Print verbatim the lines of the listing below, starting at the line that contains "Outdoor Containers" and stopping after the line that contains "Office spaces".

* [The input]:
====

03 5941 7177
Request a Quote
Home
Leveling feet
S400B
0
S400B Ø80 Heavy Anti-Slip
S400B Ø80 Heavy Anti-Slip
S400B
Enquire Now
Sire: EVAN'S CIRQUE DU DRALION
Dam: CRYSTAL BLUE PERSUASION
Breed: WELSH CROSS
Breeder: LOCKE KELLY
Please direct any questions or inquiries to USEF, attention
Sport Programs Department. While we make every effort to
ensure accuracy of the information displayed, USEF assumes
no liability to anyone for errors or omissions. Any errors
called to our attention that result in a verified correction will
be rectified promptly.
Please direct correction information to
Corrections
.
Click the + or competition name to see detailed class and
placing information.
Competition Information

====

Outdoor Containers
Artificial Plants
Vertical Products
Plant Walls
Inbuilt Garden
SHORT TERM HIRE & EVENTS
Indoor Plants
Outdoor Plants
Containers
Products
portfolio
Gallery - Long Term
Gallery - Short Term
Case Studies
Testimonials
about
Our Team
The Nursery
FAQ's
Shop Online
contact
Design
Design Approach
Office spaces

====

* [Result for this exercise]:
Outdoor Containers
Artificial Plants
Vertical Products
Plant Walls
Inbuilt Garden
SHORT TERM HIRE & EVENTS
Indoor Plants
Outdoor Plants
Containers
Products
portfolio
Gallery - Long Term
Gallery - Short Term
Case Studies
Testimonials
about
Our Team
The Nursery
FAQ's
Shop Online
contact
Design
Design Approach
Office spaces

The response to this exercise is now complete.